- Com a adesão ao Propag formalizada nesta segunda-feira, 22, o governo do Rio de Janeiro pretende renegociar dívidas com bancos públicos e privados, que somam cerca de R$ 30 bilhões.
- A renegociação deverá seguir as mesmas bases do Propag, com mais prazo e menor custo.
- O governo trabalha sob déficit estimado em R$ 19 bilhões e pretende reduzir despesas, por meio de corte de cargos, auditorias nos contratos e aumento de arrecadação.
- A assinatura do Propag permite que a dívida com a União reduza de cerca de R$ 210 bilhões para próximo de R$ 160 bilhões no longo prazo, com o Estado deixando oficialmente o Regime de Recuperação Fiscal.
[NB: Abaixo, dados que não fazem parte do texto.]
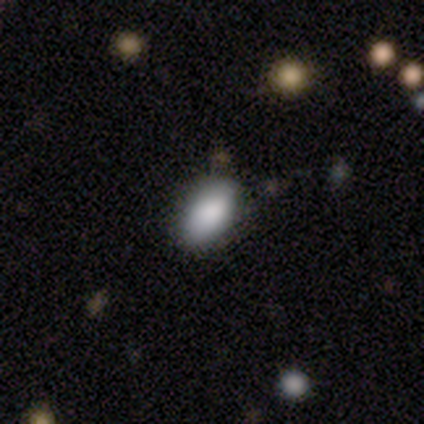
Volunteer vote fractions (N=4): smooth_or_featured: smooth (p=1.00)
how_rounded: in between (p=1.00)
merging: none (p=0.75) [alt: major disturbance p=0.25]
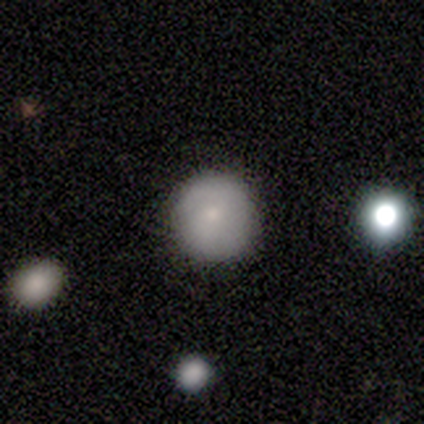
Smooth or featured?
  - smooth: 40% * (tied)
  - featured or disk: 40% * (tied)
  - star or artifact: 20%
How rounded?
  - round: 100% *
  - in between: 0%
  - cigar-shaped: 0%
Merging?
  - none: 100% *
  - minor disturbance: 0%
  - major disturbance: 0%
  - merger: 0%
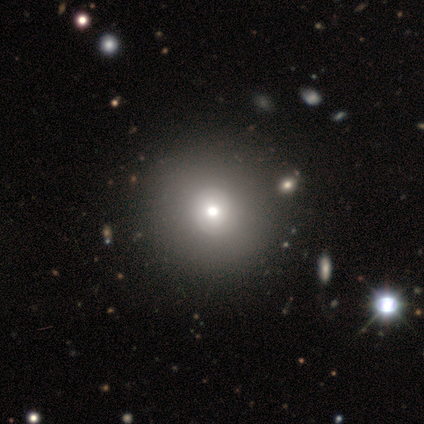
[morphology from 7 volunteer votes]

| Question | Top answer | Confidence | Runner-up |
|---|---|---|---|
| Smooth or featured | smooth | 43% | featured or disk (29%) |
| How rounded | round | 100% | — |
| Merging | none | 80% | major disturbance (20%) |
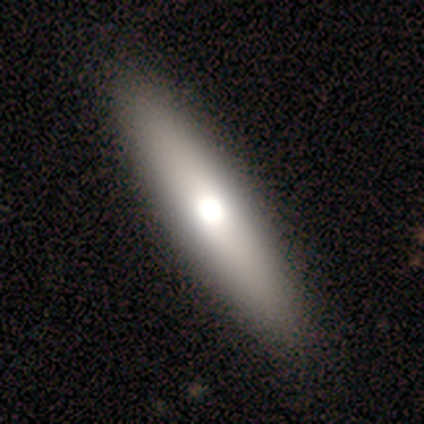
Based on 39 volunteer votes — Volunteers were most divided on "smooth or featured": smooth: 64%, featured or disk: 33%, star or artifact: 3%. More confident: how rounded — cigar-shaped (80%); merging — none (74%).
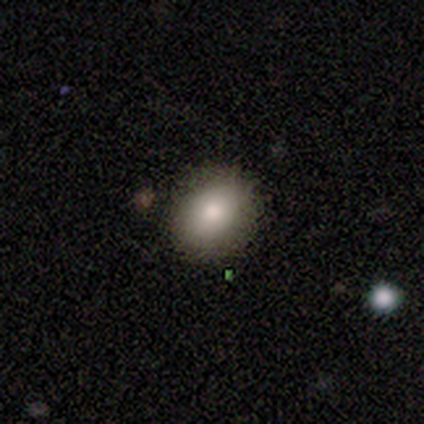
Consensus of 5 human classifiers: smooth 100%, featured or disk 0%, star or artifact 0%. Down the decision tree: how rounded — round (80%); merging — none (80%).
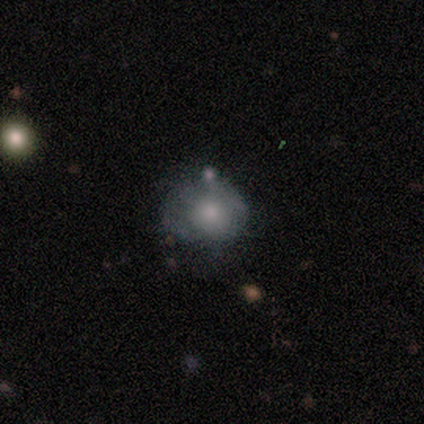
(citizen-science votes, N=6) featured or disk 67%, smooth 33%, star or artifact 0%. Down the decision tree: edge-on disk — no (100%); bar — no (100%); spiral arms — no (75%); bulge size — moderate (75%); merging — none (50%).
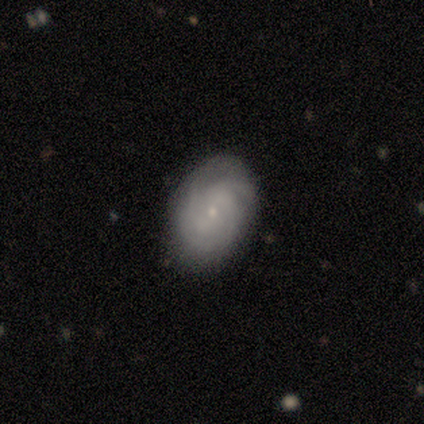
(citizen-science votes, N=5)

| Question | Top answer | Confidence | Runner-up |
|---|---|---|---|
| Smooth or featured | featured or disk | 80% | smooth (20%) |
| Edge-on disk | no | 100% | — |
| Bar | weak | 50% | tied: no (50%) |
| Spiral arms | yes | 100% | — |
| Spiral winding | tight | 100% | — |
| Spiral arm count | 3 | 50% | tied: can't tell (50%) |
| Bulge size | small | 100% | — |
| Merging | none | 80% | minor disturbance (20%) |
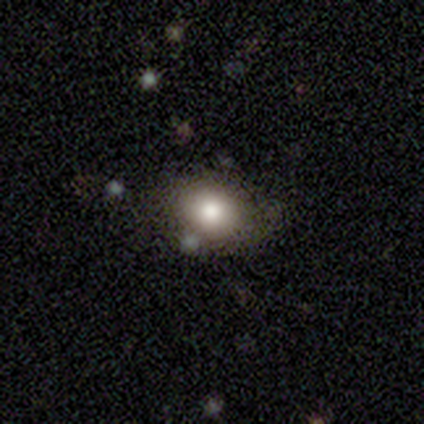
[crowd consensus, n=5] Smooth or featured? 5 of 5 (100%) said smooth. How rounded? 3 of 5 (60%) said in between. Merging? 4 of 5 (80%) said none.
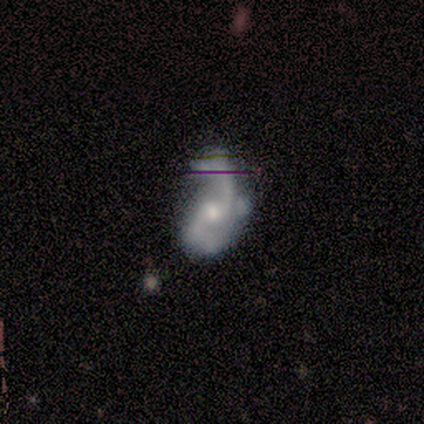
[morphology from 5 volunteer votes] A featured or disk galaxy (40%, tied with star or artifact) with a weak bar (50%, tied with no), 2 (100%) loose (100%) spiral arms (50%, tied with no) and a small central bulge (100%). Merging: minor disturbance (100%).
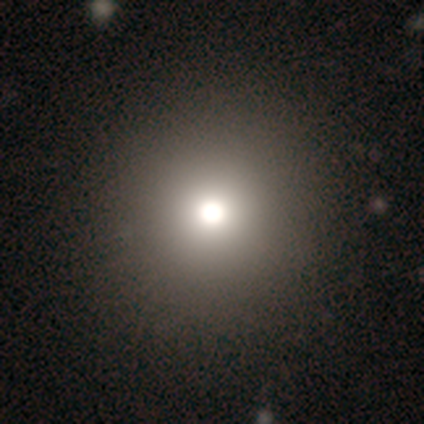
smooth-or-featured: smooth: 80% | star or artifact: 20% | featured or disk: 0%
  how-rounded: round: 100% | in between: 0% | cigar-shaped: 0%
  merging: none: 100% | minor disturbance: 0% | major disturbance: 0% | merger: 0%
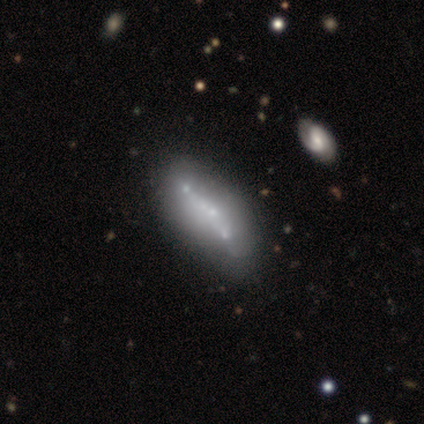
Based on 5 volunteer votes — Volunteers were most divided on "smooth or featured" (2-way tie): featured or disk: 40%, star or artifact: 40%, smooth: 20%; "edge-on disk" (2-way tie): yes: 50%, no: 50%; "merging" (3-way tie): none: 33%, minor disturbance: 33%, merger: 33%, major disturbance: 0%. More confident: edge-on bulge — none (100%).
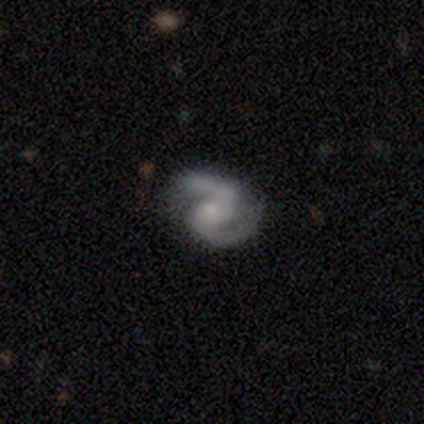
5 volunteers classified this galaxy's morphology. This appears to be a featured or disk galaxy (60%) with no bar (100%), 2 (100%) medium (67%) spiral arms (100%) and a small central bulge (67%). Merging: none (50%, tied with minor disturbance).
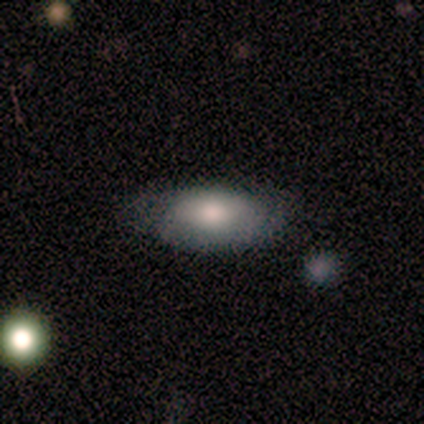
Smooth or featured? smooth (100%)
How rounded? in between (100%)
Merging? none (80%)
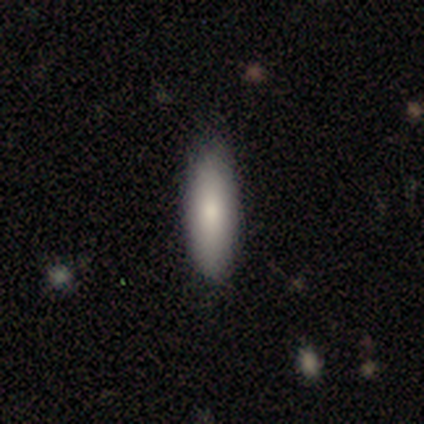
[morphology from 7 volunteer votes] Smooth or featured? 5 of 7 (71%) said smooth. How rounded? 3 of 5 (60%) said in between. Merging? 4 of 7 (57%) said none.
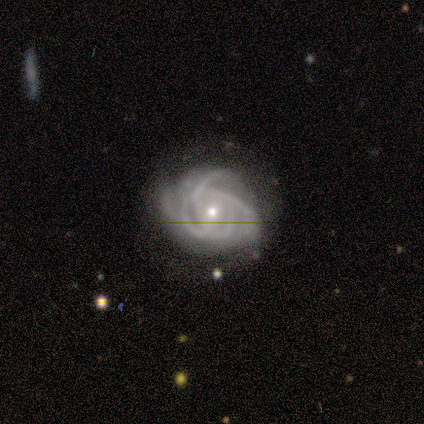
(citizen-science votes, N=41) Smooth or featured?
  - featured or disk: 100% *
  - smooth: 0%
  - star or artifact: 0%
Edge-on disk?
  - no: 100% *
  - yes: 0%
Bar?
  - no: 71% *
  - weak: 22%
  - strong: 7%
Spiral arms?
  - yes: 98% *
  - no: 2%
Spiral winding?
  - tight: 60% *
  - medium: 28%
  - loose: 12%
Spiral arm count?
  - can't tell: 50% *
  - 4: 28%
  - 3: 15%
  - more than 4: 8%
  - 1: 0%
  - 2: 0%
Bulge size?
  - small: 54% *
  - moderate: 46%
  - dominant: 0%
  - large: 0%
  - none: 0%
Merging?
  - none: 51% *
  - minor disturbance: 22%
  - major disturbance: 17%
  - merger: 10%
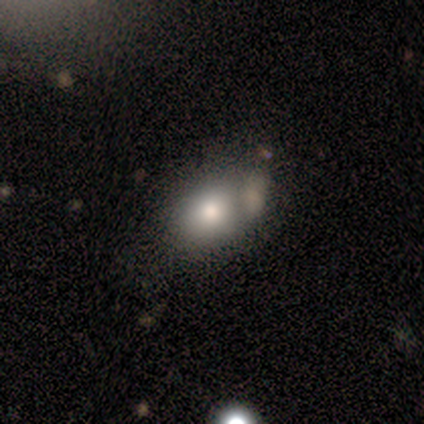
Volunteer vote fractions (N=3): Smooth or featured?
  - smooth: 67% *
  - featured or disk: 33%
  - star or artifact: 0%
How rounded?
  - round: 50% * (tied)
  - in between: 50% * (tied)
  - cigar-shaped: 0%
Merging?
  - minor disturbance: 100% *
  - none: 0%
  - major disturbance: 0%
  - merger: 0%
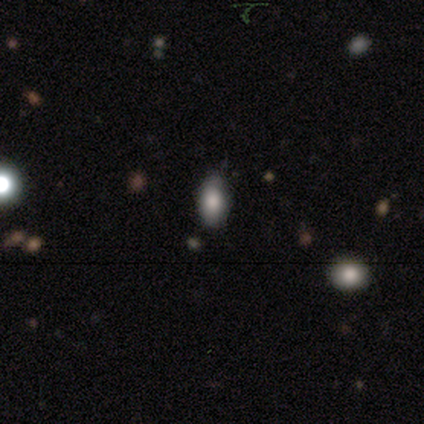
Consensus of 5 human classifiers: smooth_or_featured: star or artifact (p=0.60) [alt: smooth p=0.40]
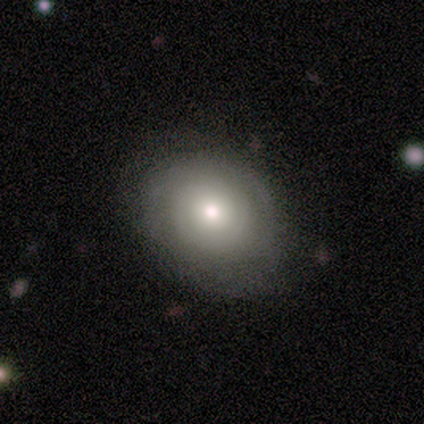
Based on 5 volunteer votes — This is clearly a smooth galaxy (80%). How rounded: possibly round (50%, tied with in between). Merging: clearly none (80%).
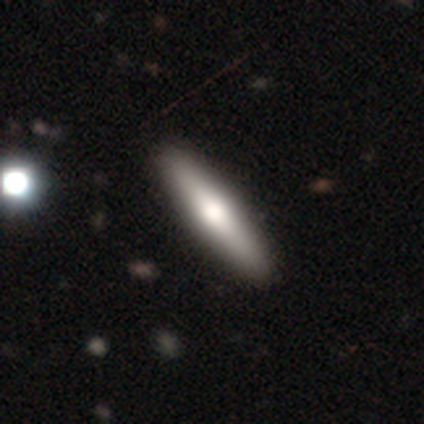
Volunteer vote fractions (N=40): Q: Smooth or featured?
A: smooth (55%); runner-up: featured or disk (45%)
Q: How rounded?
A: cigar-shaped (82%); runner-up: in between (18%)
Q: Merging?
A: none (72%)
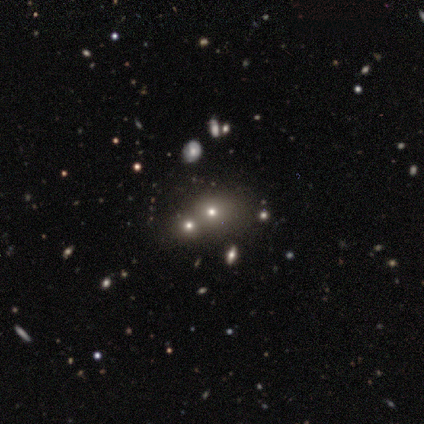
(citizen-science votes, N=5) Morphology: type=smooth (80%); roundness=round (75%); merging=none (75%).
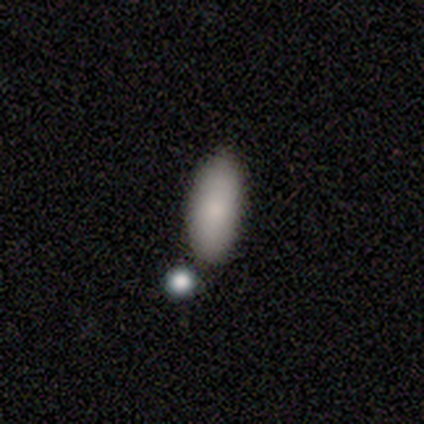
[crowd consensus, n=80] Overall: smooth (89%). How rounded: in between (82%). Merging: none (76%).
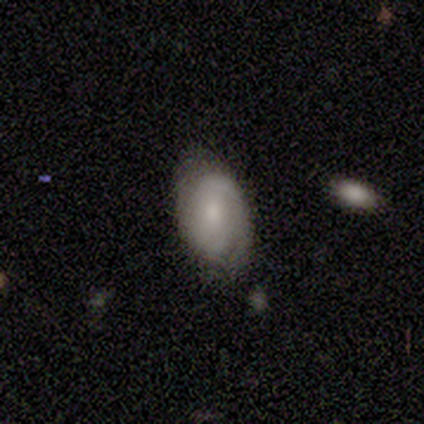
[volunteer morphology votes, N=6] A featured or disk galaxy (67%) with no bar (75%), 2 (75%) medium (50%) spiral arms (100%) and a moderate central bulge (50%).

Vote fractions:
- Smooth or featured? featured or disk: 67% / smooth: 33% / star or artifact: 0%
- Edge-on disk? no: 100% / yes: 0%
- Bar? no: 75% / weak: 25% / strong: 0%
- Spiral arms? yes: 100% / no: 0%
- Spiral winding? medium: 50% / tight: 25% / loose: 25%
- Spiral arm count? 2: 75% / 1: 25% / 3: 0% / 4: 0% / more than 4: 0% / can't tell: 0%
- Bulge size? moderate: 50% / small: 25% / none: 25% / dominant: 0% / large: 0%
- Merging? none: 83% / minor disturbance: 17% / major disturbance: 0% / merger: 0%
- Uma das mudanças é a cobrança de juros zerados sobre a dívida com a União; economia prevista é de cerca de R$ 8 bilhões por ano, sujeita a contrapartidas como teto de gastos e investimentos em infraestrutura, educação e segurança.
O governo do Rio de Janeiro formalizou nesta segunda-feira 22 a adesão ao Propag, programa de ajustes federais. O objetivo inicial é renegociar débitos com bancos públicos e privados, ampliando prazos e reduzindo custos. A medida foi anunciada em cerimônia na cidade do Rio de Janeiro.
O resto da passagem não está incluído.